His answer is to fill in these in-between spaces and put an addition on top of the largest of the structures — the bakery — thus preserving the original buildings intact and helping to create the kind of critical mass of jobs and people needed to keep the city healthy. Sweeny envisions an 11-storey vertical glass extension perched above the red-brick box at 134 Peter St. The addition reaches west of its host building to become the top of an atrium carved out of what’s now empty space.

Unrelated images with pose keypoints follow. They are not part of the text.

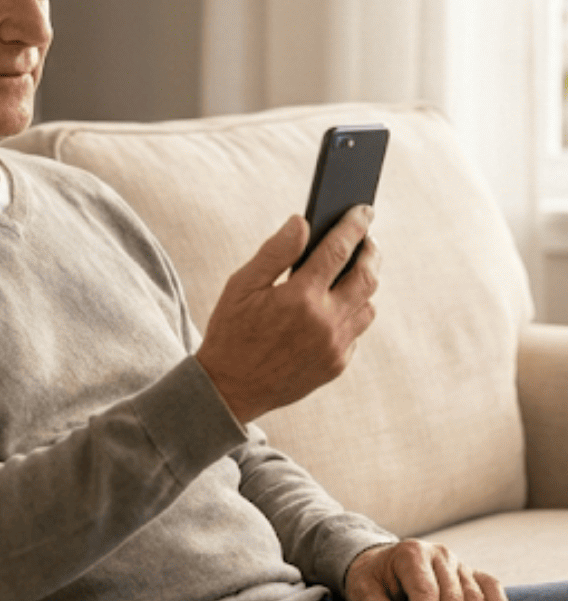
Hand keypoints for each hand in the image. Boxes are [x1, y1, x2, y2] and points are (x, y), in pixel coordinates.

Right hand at [195, 207, 379, 423]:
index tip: (364, 210)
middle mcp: (325, 321)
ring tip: (352, 272)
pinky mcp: (337, 364)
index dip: (354, 226)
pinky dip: (351, 314)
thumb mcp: (241, 287)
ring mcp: (335, 345)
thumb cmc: (230, 333)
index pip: (338, 250)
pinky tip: (334, 308)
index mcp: (299, 297)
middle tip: (368, 239)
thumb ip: (274, 253)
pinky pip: (356, 331)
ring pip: (368, 305)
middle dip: (371, 252)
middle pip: (367, 277)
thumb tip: (301, 222)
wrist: (229, 389)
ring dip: (365, 285)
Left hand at [344, 539, 509, 600]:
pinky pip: (490, 585)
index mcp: (410, 554)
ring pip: (474, 597)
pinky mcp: (472, 573)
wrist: (380, 566)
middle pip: (452, 597)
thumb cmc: (371, 582)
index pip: (424, 592)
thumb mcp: (362, 592)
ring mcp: (458, 563)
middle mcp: (439, 554)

“The new building starts 75 feet up in the air,” Sweeny explains, “well above the two existing buildings below. We’ve discovered that one of the issues is the need to make better use of these great old buildings and the land around them. In this project, there’s about half an acre of empty land currently used for parking. The question for us is how to charge residual space with new life. The void between buildings is often as important as buildings themselves.”
Sweeny refers to the “Two Kings,” an innovative program initiated by the old City of Toronto that eliminated traditional land-use rules at King and Parliament and King and Bathurst. Both locations experienced a boom that led to the renovation of up to four million square feet of old industrial space.
“The net result,” says Sweeny, “was affordable and interesting space for companies looking for an alternative to the standard office building — and at a reasonable cost. The strategy worked well; the buildings are full.”
He also points out that these interventions can be designed to maximize the green potential of the complex-to-be. That will mean energy reductions of 50 to 60%.
And as Emory notes, “I don’t think you can build new office space today without LEED (Leadership in Energy and Environmental Design) certification. You’d be a fool to try. It’s a new best practice you can’t ignore.”
Of course, this project will win points simply by incorporating existing structures; the energy embedded in these old buildings and others is enough to propel Toronto well into the future — and keep the city connected to its past. That’s the civic version of having your cake and eating it, too.